• _PROBLEM TO SOLVE_:
Copy out the lines below verbatim, starting with the line containing "00:00-00:29: median 57.72, box" and ending with the line containing "02:30-02:59: median 57.72, box", both included.

• _DATA EXTRACTS_:
---+---
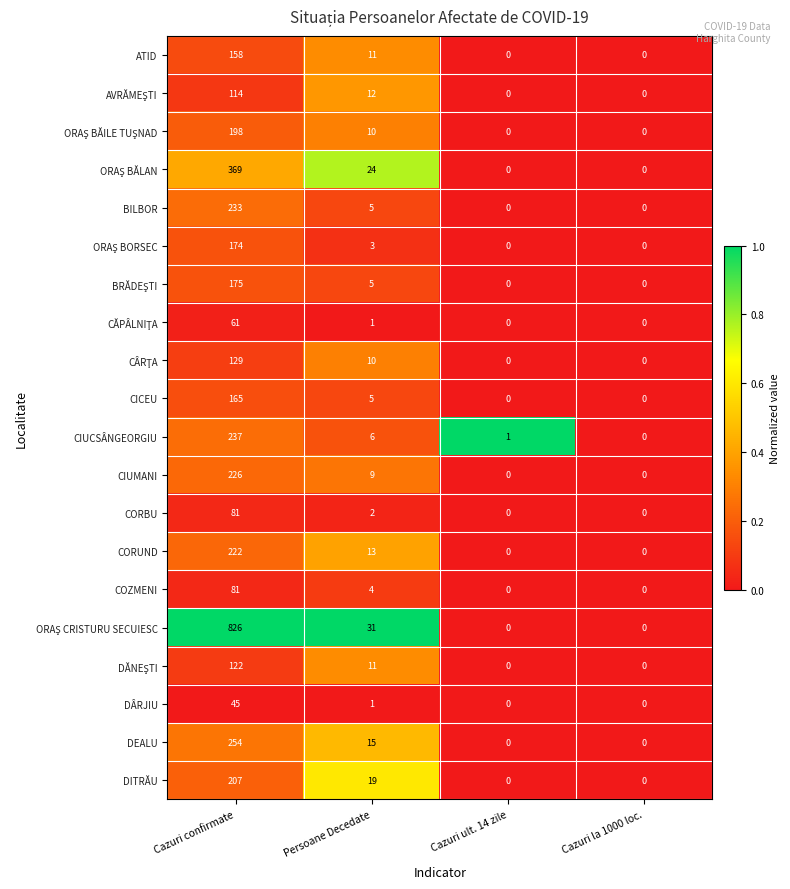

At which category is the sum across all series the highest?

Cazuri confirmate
---+---
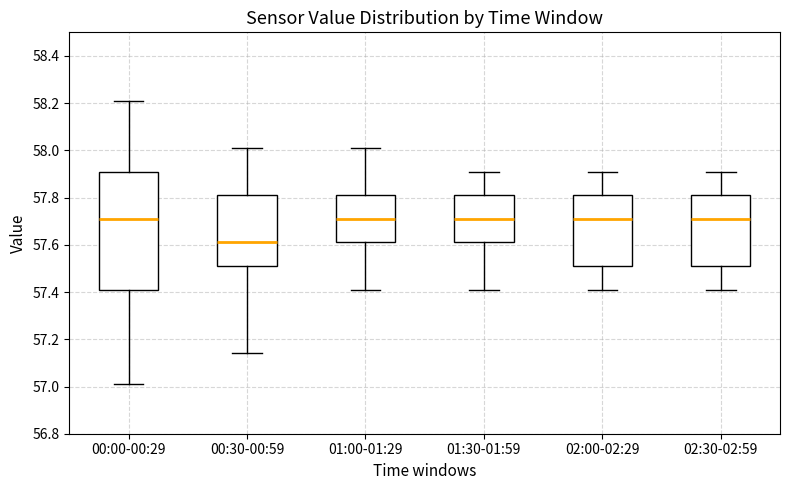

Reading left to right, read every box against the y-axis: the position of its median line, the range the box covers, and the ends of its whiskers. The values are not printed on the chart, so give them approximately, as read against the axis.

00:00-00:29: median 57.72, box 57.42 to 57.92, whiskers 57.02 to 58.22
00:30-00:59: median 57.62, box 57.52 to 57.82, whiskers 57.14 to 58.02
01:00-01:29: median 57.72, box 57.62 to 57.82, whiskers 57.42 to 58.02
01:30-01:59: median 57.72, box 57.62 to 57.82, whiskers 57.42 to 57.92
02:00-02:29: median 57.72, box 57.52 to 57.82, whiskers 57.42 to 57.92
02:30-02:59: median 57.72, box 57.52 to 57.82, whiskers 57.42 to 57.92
---+---
• _WRITTEN REPLY_:
00:00-00:29: median 57.72, box 57.42 to 57.92, whiskers 57.02 to 58.22
00:30-00:59: median 57.62, box 57.52 to 57.82, whiskers 57.14 to 58.02
01:00-01:29: median 57.72, box 57.62 to 57.82, whiskers 57.42 to 58.02
01:30-01:59: median 57.72, box 57.62 to 57.82, whiskers 57.42 to 57.92
02:00-02:29: median 57.72, box 57.52 to 57.82, whiskers 57.42 to 57.92
02:30-02:59: median 57.72, box 57.52 to 57.82, whiskers 57.42 to 57.92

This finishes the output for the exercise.